For those that loved planet earth by discovery you'll love this!!
its starting on MArch 21 at 8pm!

trailer : 




just wanted to share the experience so you dont miss it!

 hope you enjoy! i know i will!!! HD!


----------



## Byronicle (Apr 18, 2009)

holy mackerel....i got the entire season of planet earth, looking forward for this to come out on dvd!!!!


----------



## bluekrissyspikes (Apr 16, 2009)

Byronicle said:


> holy mackerel....i got the entire season of planet earth, looking forward for this to come out on dvd!!!!


lol, so do i! and yeah, i'll be watching with the kids.


----------



## aln (Jan 26, 2010)

cant wait until it comes out


----------



## Tropicana (Feb 15, 2009)

This looks great i cant wait for it to come out either!.


----------



## qwerty (Dec 15, 2009)

They aired this on Discovery Channel on Christmas day, and WOW, this series is amazing!

I especially enjoyed the one they did on plants.


----------



## aln (Jan 26, 2010)

remember! tonight is the night discovery life will be on! stay tune! its starts at 8!!


----------



## Tropicana (Feb 15, 2009)

Reminder set! lol looks awesome.


----------



## ksimdjembe (Nov 11, 2006)

I have heard somewhere that there is going to be an American version (/w Oprah), and a British version (/w David Attenborough). Has anyone else heard this? I dont know that I could sit through a whole series of Oprah narrating....

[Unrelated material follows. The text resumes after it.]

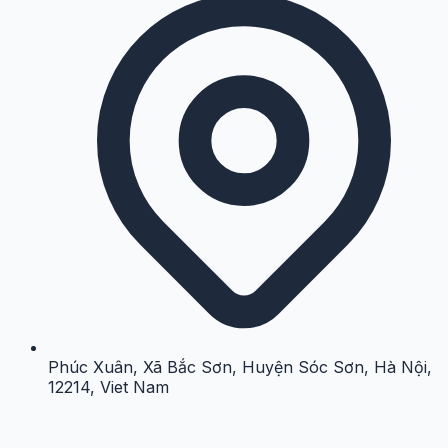
Phúc Xuân, Xã Bắc Sơn, Huyện Sóc Sơn, Hà Nội,
12214, Viet Nam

edit - it will be available narrated as a full series by both Winfrey and Attenborough


----------



## arinsi (Mar 14, 2010)

ksimdjembe said:


> I have heard somewhere that there is going to be an American version (/w Oprah), and a British version (/w David Attenborough). Has anyone else heard this? I dont know that I could sit through a whole series of Oprah narrating....


agreed

i rather hear the british guy version if theres such thing
________
portable vaporizer


----------



## Tropicana (Feb 15, 2009)

Well i am going to say it was decent but next time i will pass on 40mins of commercials and only 80 mins of the program. didn't help that they replayed the chameleon part twice.

But it was ok.


----------



## hojimoe (Mar 7, 2008)

I found quite a few clips where form either planet earth or blue planet, not a lot of new things, but it's still good to see.... 

I couldn't stand the oprah naration though, much prefer attenborough


----------